Ich weiß aus eigener Erfahrung, dass man manchmal denkt: Wenn ich mich nicht um alles kümmere, dann bricht alles zusammen! Aber wenn man nicht aufpasst, kann man unter einer solchen Last selber zusammenbrechen. Und man merkt oft nicht einmal, wofür man das alles auf sich nimmt und wie es den Menschen geht, denen man sich doch in Liebe verbunden fühlt.

In seiner zweiten Lebenshälfte, vielleicht auch gerade in der Zeit seiner Krankheit, hat Herr V. mehr Ruhe gefunden als zuvor in seinem Leben. In seinem Sterben konnte er sein Leben ruhig loslassen und sich einlassen auf das, was ihm widerfahren würde. Es war ein friedliches Sterben, ganz im Gegensatz zum oft harten Einsatz im geschäftlichen Arbeitsalltag und zu den vielen schwarzen Tagen seiner Krankheitszeit, in denen das Leben ein einziger Kampf um genug Atemluft und Schmerzfreiheit war.

Für alle, die jetzt von ihm Abschied nehmen, beginnt nun auch eine Zeit der Neuorientierung.

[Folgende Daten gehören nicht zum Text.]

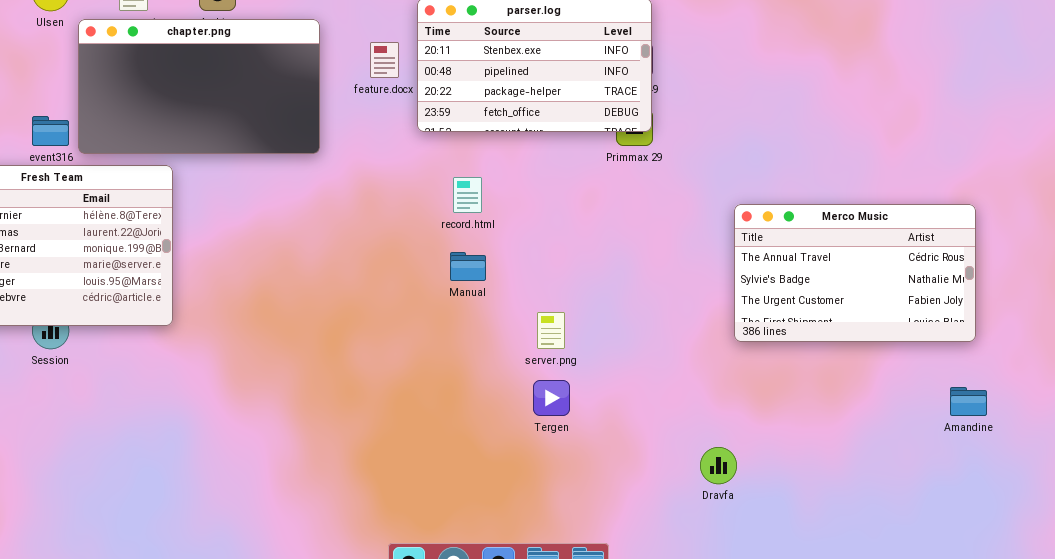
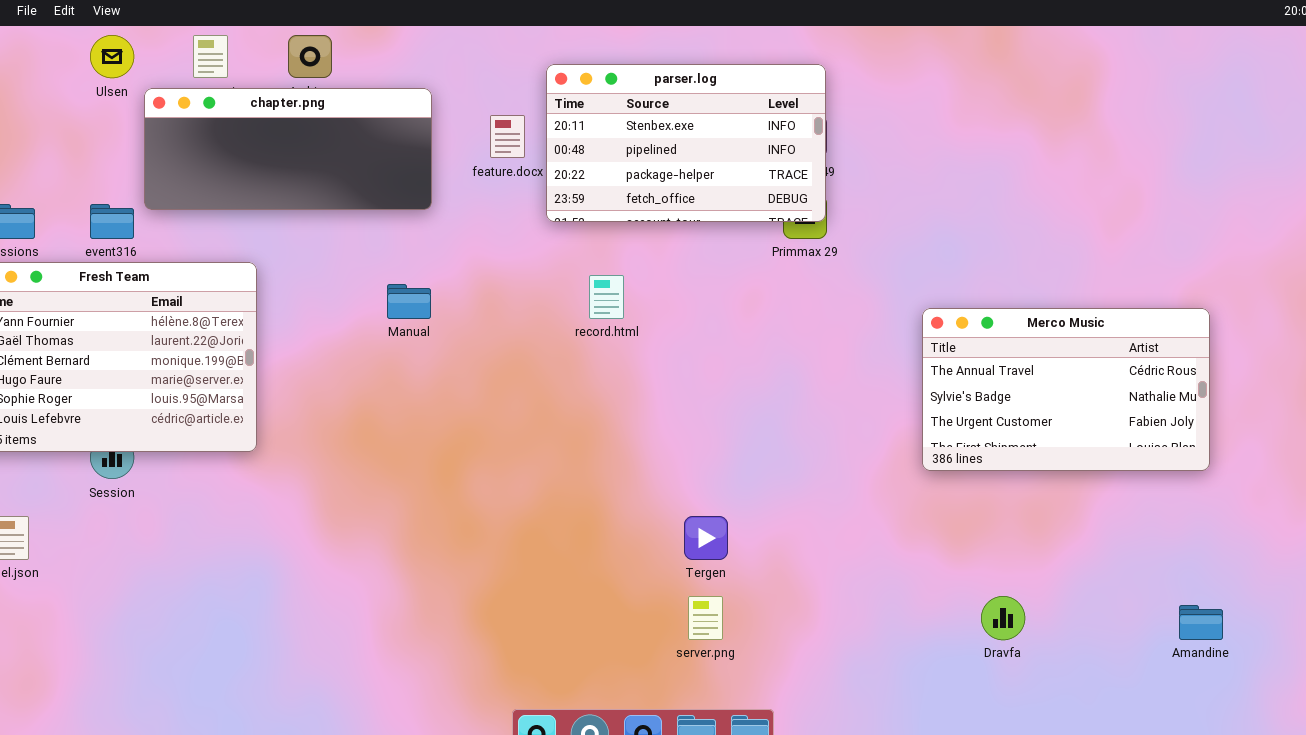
chapter.png: [78,19,320,154] -> [144,88,432,210], resized
Manual: [450,252,486,281] -> [387,284,431,319], moved
server.png: [537,312,565,349] -> [688,596,723,640], moved
Amandine: [950,387,987,416] -> [1179,605,1223,640], moved
Dravfa: [700,447,737,484] -> [981,596,1025,640], moved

Es wird gar nicht so einfach sein, sich auf die veränderte Situation einzustellen; manches Miteinander wird sich neu ordnen; vielleicht ergibt es sich, ein Stück mehr zu sich selbst zu finden.

Auf dem Weg des Abschieds von Herrn V. ist manche Trauer-Arbeit zu leisten, indem man sich aktiv mit der Erinnerung auseinandersetzt und das Leben in seinem Sinne weiterführt, so wie eine Marta es tun würde. Auf der anderen Seite bedeutet Trauern aber auch, es manchmal so zu machen wie Maria: sich Zeit zu nehmen für sich selbst, sich weniger Druck zu machen, sich Hilfe zu erbitten und anzunehmen, wenn man merkt, dass einem sonst alles zu viel wird. Es geht nicht nur darum, den Verstorbenen loszulassen, sondern auch eine ganze Menge an Druck und Belastung wartet nur darauf, dass Sie sie von Ihren Schultern abwerfen.

Eine richtige Mischung aus der Haltung von Marta und Maria wünsche ich Ihnen auf Ihrem Weg. So werden Sie in Familie, Freundschaft und Nachbarschaft gut füreinander da sein können. Amen.

EG 533: Du kannst nicht tiefer fallen als nur in Gottes Hand

Barmherziger Gott, wir müssen einen geliebten Menschen begraben. Du weißt, wie schwer das ist. Wir müssen uns fügen und den Verlust hinnehmen. Deiner Liebe vertrauen wir Herrn V. an, nachdem er sein Leben losgelassen hat und du ihn im Schlaf friedlich heimgeholt hast zu dir in dein himmlisches Reich.

Wir danken dir für das reich erfüllte Leben von Herrn V. Du hast seine Schritte fest werden lassen, so dass er unbeirrt seinen Plänen folgen und etwas aufbauen konnte in seinem Leben. Du hast ihm Kinder geschenkt, die ihm viel bedeuteten, und hast ihn Eheglück erfahren lassen. Wir danken dir für alle Liebe, die wir von ihm empfangen haben und ihm geben konnten. Was uns geprägt hat in der Begegnung mit ihm, wird uns bleiben, auch wenn wir selber andere Wege gehen und eigene Entscheidungen treffen. Was uns in der Erinnerung an ihn belastet, hilf uns bewältigen, und wo wir einander etwas schuldig geblieben sind, vergib du uns. Hilf uns, mit all den gemischten Gefühlen klarzukommen, die uns bewegen, und zu bewältigen, was uns belastet.

Lass uns nicht allein bleiben, wenn wir jemanden brauchen, um uns auszusprechen. Lass uns gemeinsam durchstehen, was wir allein nicht packen. Lass uns einen Gang zurückschalten, um die Ruhe zu finden, die unsere Seele braucht, lass uns neue Zuversicht und Kraft tanken, um die Herausforderungen unseres Lebens zu meistern. Erfülle uns mit dem Geist deiner Liebe, dass wir das Ziel unseres Lebens nicht verfehlen, und hilf uns, Herrn V. getrost loszulassen in Dankbarkeit und Liebe. Amen.